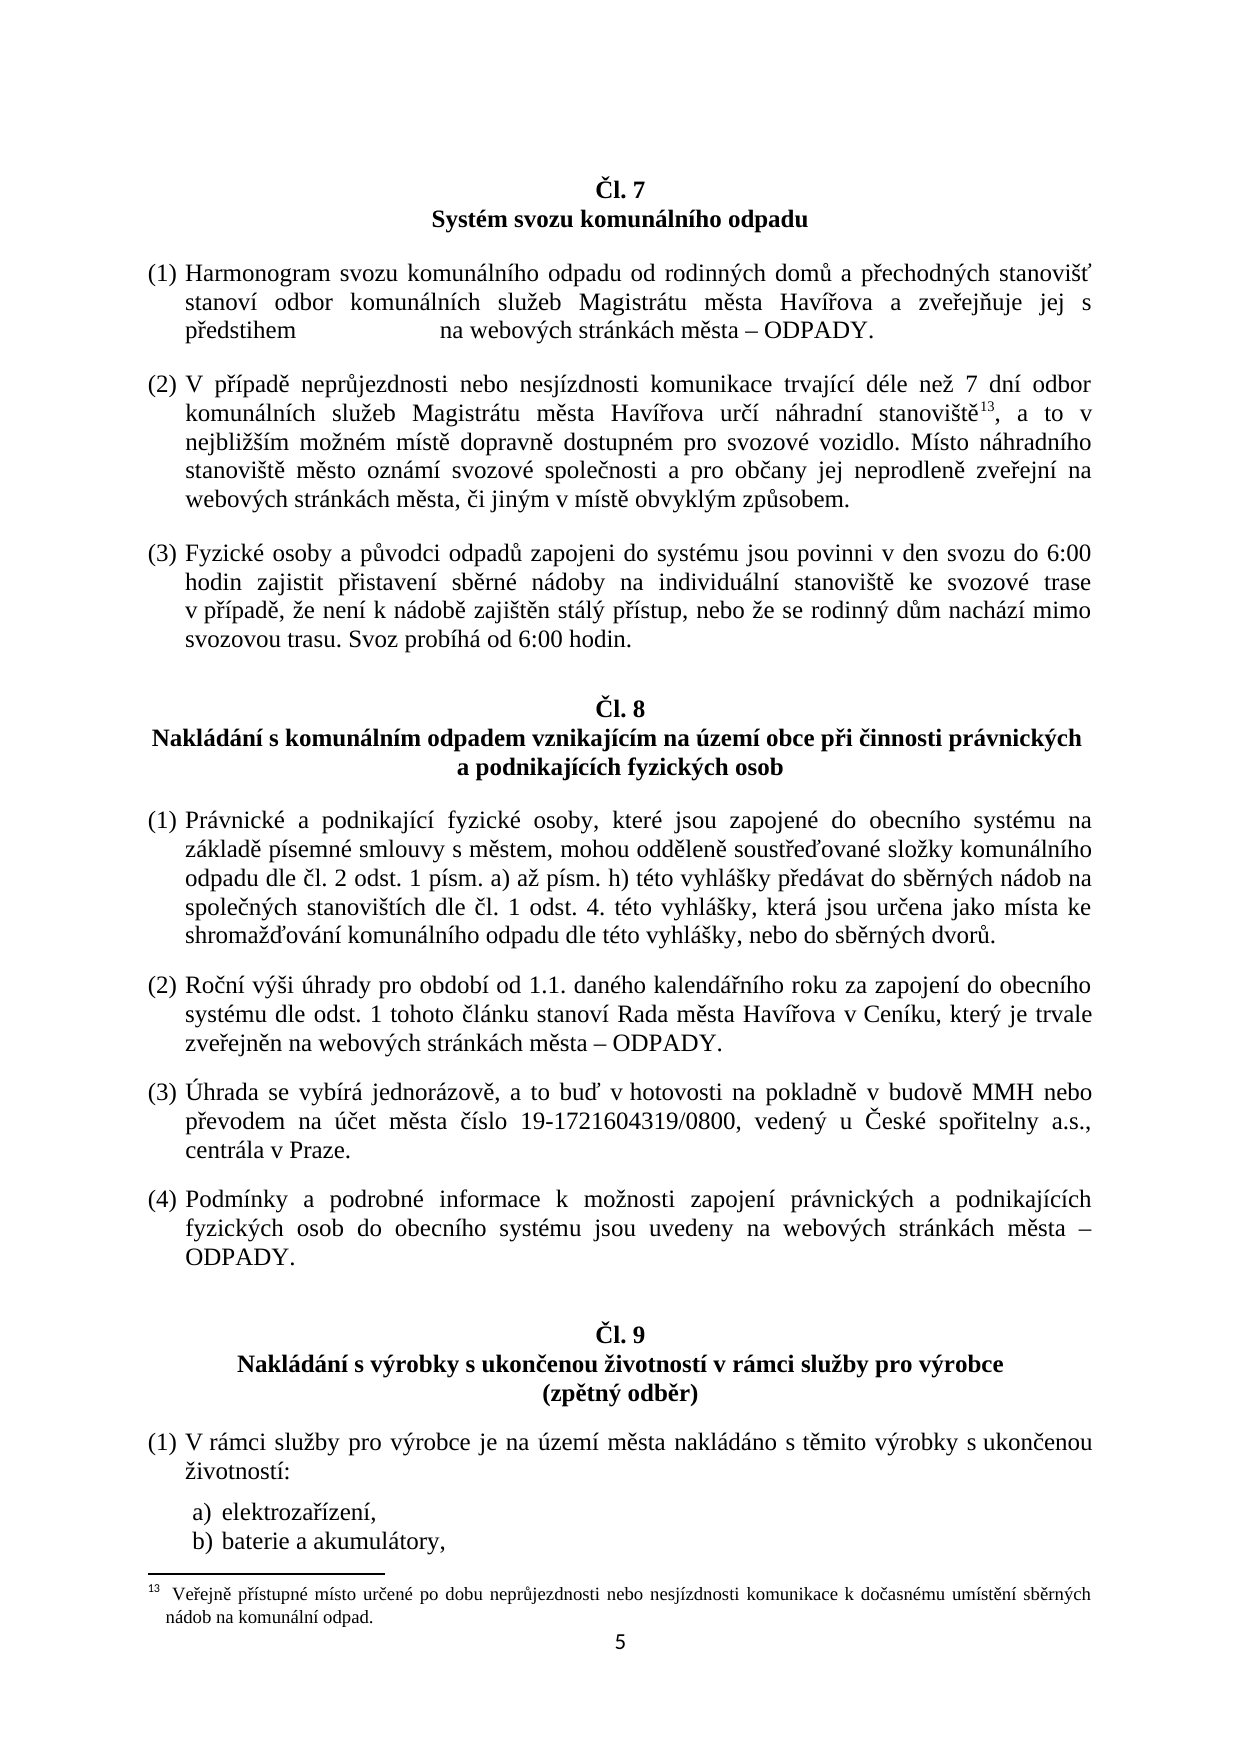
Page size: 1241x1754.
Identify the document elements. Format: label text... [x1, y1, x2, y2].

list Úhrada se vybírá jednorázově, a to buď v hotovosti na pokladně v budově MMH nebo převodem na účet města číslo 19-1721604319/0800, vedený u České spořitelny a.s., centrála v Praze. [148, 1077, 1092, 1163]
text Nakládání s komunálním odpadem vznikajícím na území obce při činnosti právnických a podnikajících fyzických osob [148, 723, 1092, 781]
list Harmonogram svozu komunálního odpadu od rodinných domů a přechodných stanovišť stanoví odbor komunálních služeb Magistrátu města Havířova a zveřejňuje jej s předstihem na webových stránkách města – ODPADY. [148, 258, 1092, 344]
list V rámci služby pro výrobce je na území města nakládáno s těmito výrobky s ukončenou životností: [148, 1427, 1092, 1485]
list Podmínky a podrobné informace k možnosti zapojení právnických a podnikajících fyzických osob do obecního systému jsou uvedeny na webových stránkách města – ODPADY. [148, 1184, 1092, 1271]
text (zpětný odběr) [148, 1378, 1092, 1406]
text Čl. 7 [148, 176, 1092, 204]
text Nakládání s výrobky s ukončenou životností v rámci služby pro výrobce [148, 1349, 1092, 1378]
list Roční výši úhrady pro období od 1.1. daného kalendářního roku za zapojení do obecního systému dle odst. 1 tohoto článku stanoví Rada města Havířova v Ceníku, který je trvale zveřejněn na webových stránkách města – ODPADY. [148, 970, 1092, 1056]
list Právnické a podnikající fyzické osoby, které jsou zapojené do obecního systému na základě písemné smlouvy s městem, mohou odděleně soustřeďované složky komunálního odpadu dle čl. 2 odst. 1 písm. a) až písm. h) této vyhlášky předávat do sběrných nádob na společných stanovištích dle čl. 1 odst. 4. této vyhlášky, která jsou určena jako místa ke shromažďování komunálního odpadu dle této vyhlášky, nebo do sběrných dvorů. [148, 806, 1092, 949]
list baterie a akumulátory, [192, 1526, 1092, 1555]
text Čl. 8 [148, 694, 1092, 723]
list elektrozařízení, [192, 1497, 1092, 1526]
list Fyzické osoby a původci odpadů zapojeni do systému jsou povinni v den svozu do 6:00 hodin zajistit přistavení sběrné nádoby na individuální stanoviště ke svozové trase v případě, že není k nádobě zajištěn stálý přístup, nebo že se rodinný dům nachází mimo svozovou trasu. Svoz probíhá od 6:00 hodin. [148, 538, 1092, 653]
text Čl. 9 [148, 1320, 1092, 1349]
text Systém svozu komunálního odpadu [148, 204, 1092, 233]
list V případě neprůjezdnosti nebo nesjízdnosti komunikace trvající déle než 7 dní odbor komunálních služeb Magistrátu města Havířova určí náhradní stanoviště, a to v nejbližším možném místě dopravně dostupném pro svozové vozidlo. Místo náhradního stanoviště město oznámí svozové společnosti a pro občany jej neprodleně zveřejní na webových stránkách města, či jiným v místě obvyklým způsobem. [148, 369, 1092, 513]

:::::

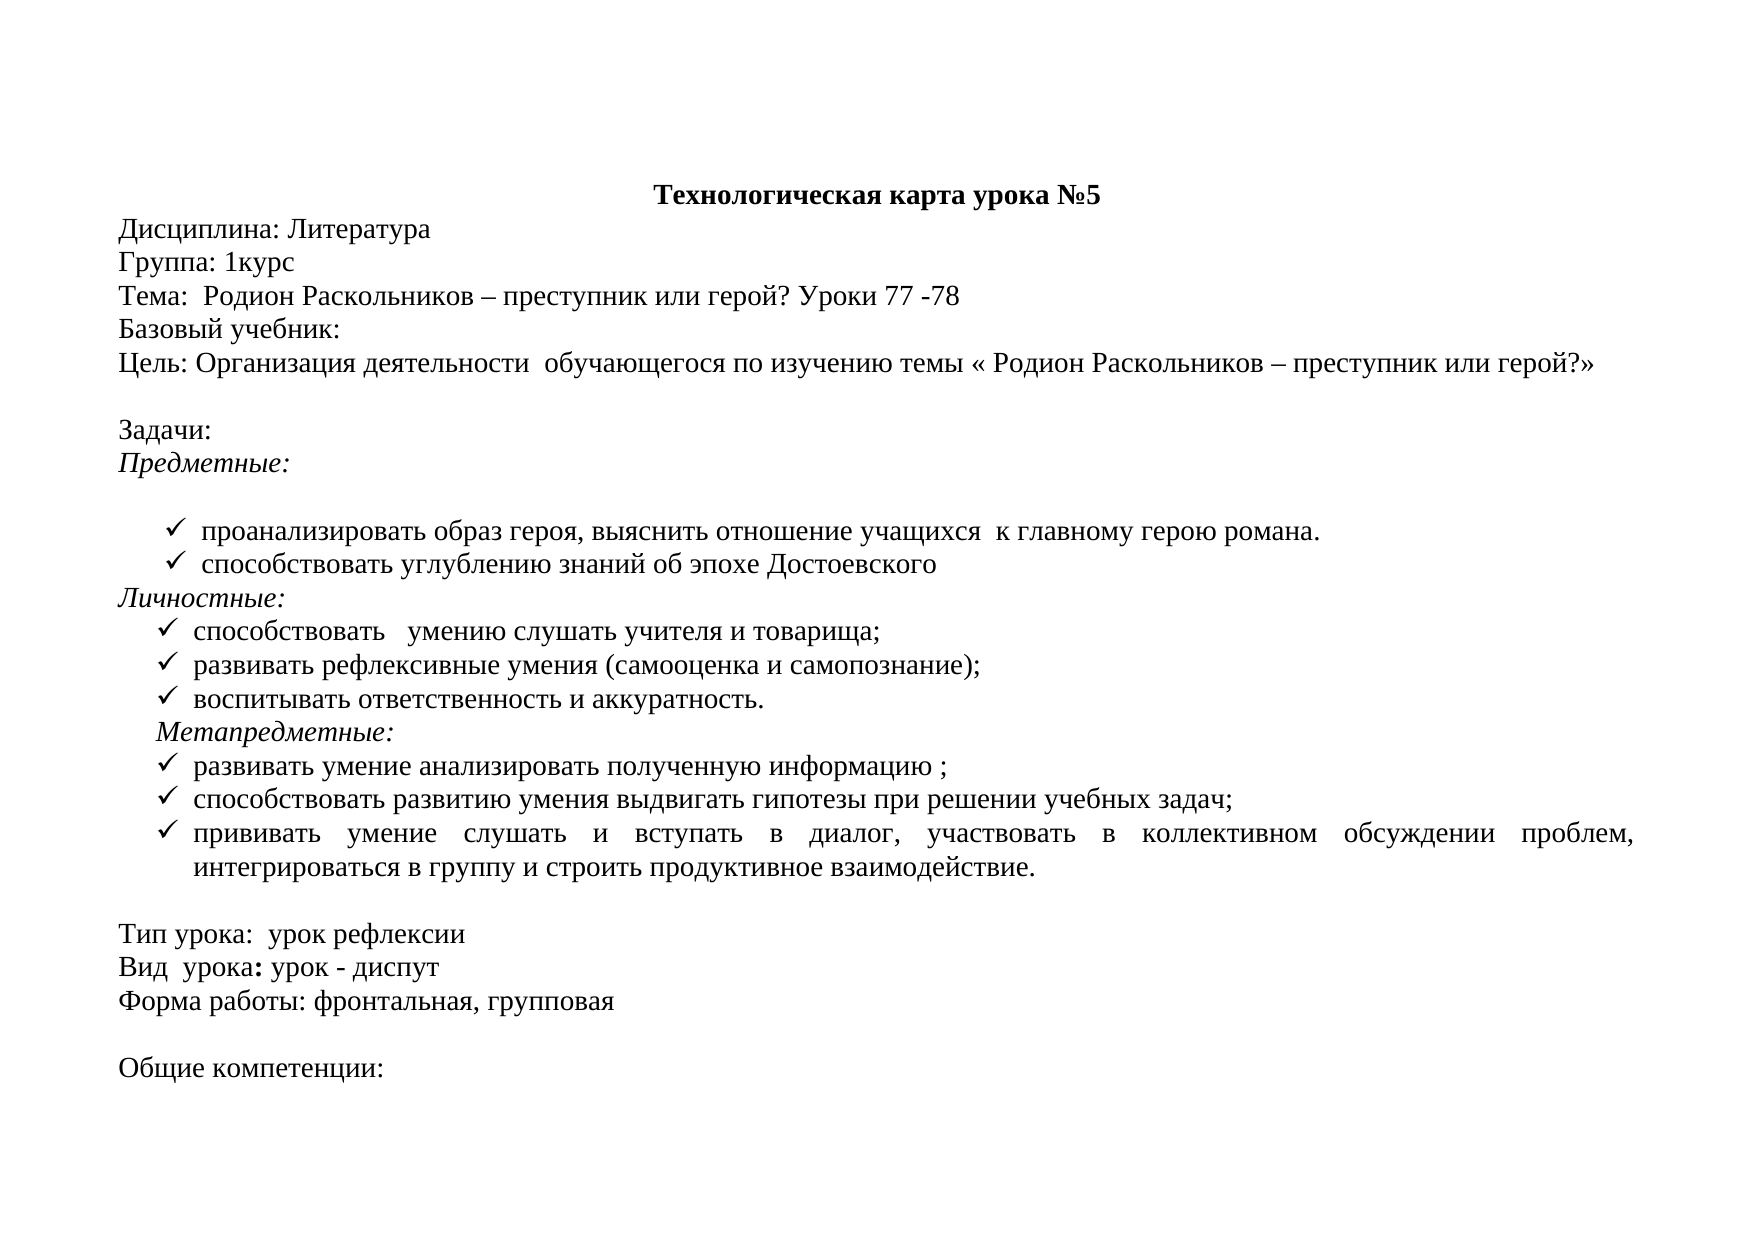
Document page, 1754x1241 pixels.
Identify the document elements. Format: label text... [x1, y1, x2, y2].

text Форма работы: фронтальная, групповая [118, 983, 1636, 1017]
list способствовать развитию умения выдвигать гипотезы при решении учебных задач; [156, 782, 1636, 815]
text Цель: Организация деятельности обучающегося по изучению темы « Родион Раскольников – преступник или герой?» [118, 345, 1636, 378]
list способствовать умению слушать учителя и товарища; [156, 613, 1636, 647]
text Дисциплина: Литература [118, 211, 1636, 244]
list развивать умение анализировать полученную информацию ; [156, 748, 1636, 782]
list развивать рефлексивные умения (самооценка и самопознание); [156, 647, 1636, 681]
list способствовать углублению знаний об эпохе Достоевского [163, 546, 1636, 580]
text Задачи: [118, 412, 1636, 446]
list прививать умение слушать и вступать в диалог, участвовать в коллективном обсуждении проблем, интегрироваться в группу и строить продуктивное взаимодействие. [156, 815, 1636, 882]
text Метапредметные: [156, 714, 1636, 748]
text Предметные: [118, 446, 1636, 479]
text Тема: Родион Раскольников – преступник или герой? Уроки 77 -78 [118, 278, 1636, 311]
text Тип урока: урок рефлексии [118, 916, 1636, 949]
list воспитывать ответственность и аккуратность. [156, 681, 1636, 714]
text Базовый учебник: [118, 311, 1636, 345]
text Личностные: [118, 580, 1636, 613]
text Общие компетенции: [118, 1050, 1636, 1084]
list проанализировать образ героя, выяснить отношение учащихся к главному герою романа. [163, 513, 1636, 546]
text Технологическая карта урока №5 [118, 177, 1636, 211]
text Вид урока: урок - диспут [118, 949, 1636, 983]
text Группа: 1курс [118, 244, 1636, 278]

:::::

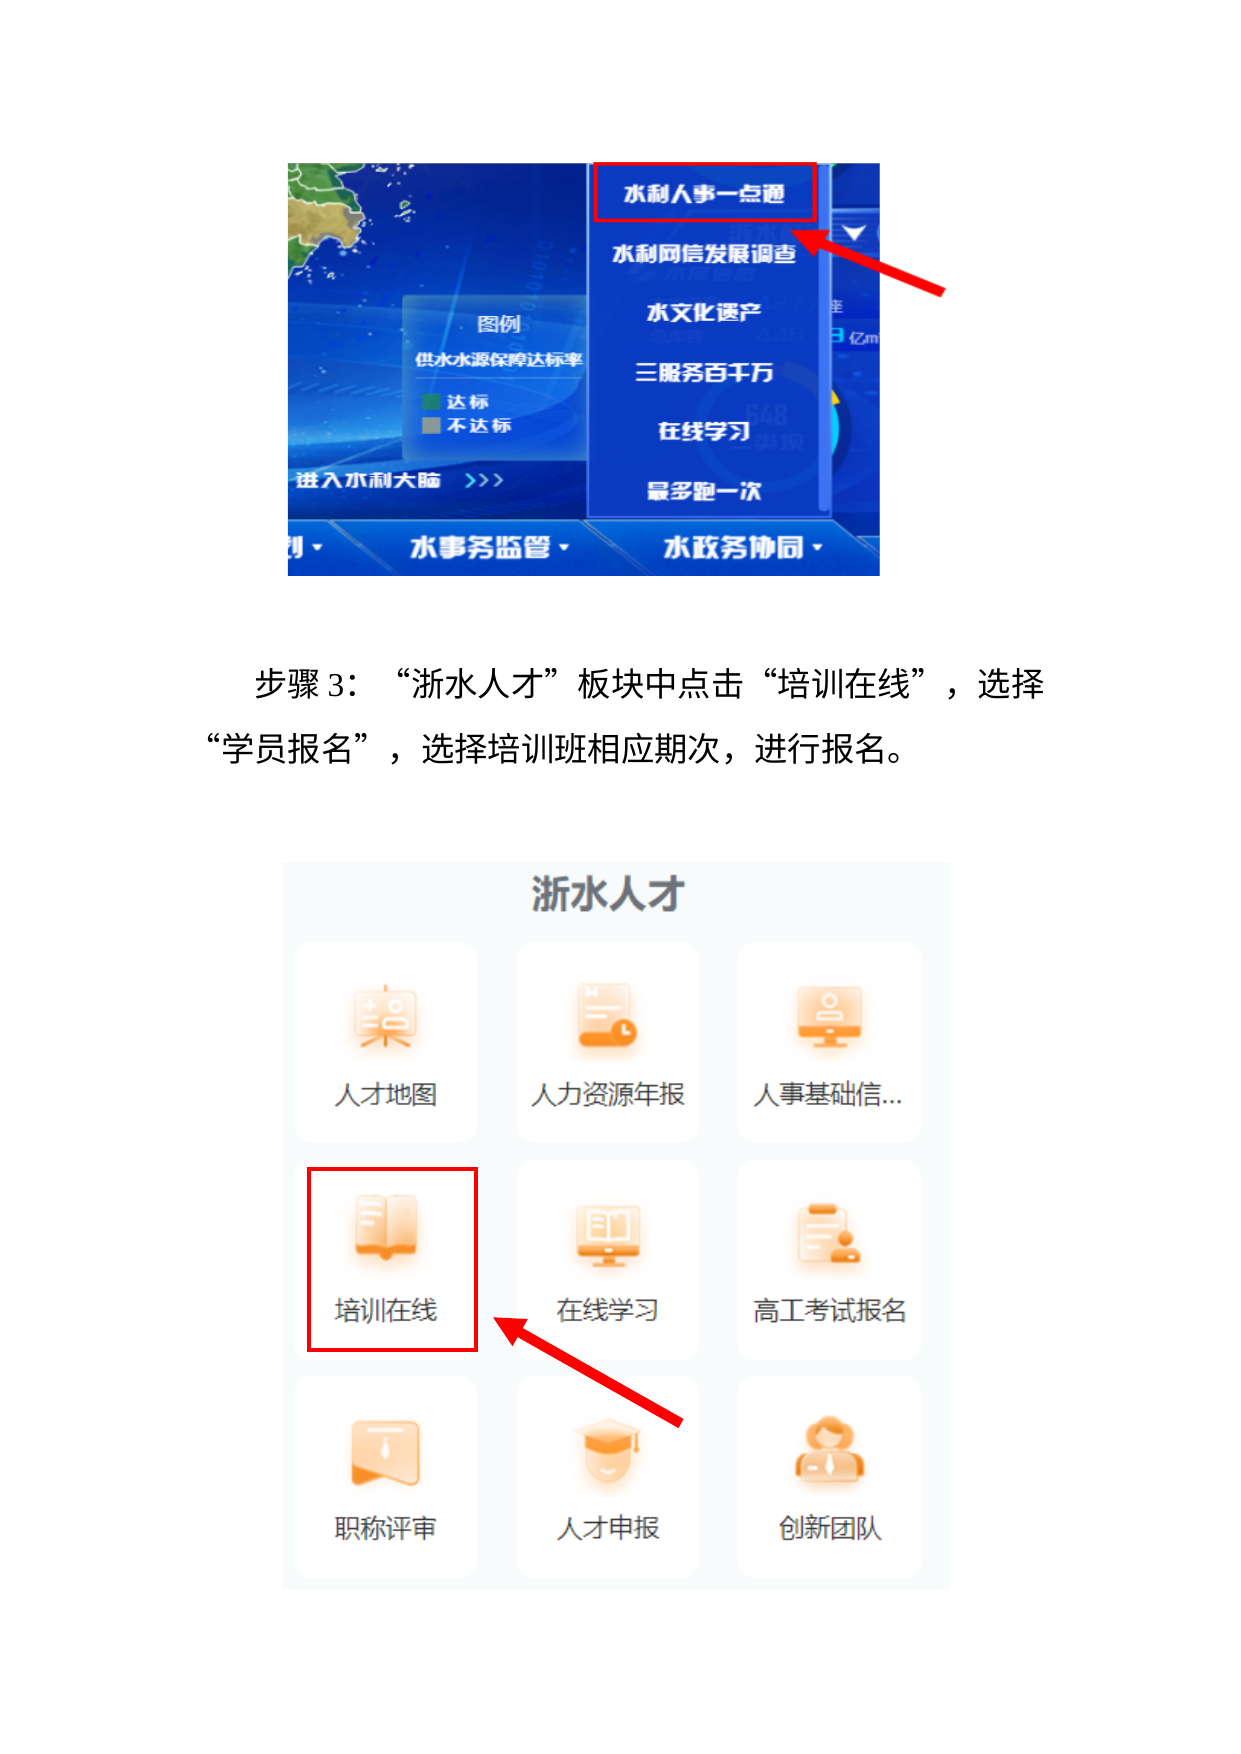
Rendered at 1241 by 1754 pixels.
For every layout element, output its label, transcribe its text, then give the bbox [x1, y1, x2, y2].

:::::

__PROBLEM DESCRIPTION__
Retype exactly the lines of the data above that fall between the line with "Rendered at 1241 by 1754 pixels." and the line with "For every layout", inclusive, and add nothing.

__YOUR SOLUTION__
Rendered at 1241 by 1754 pixels.
For every layout element, output its label, transcribe its text, then give the bbox [x1, y1, x2, y2].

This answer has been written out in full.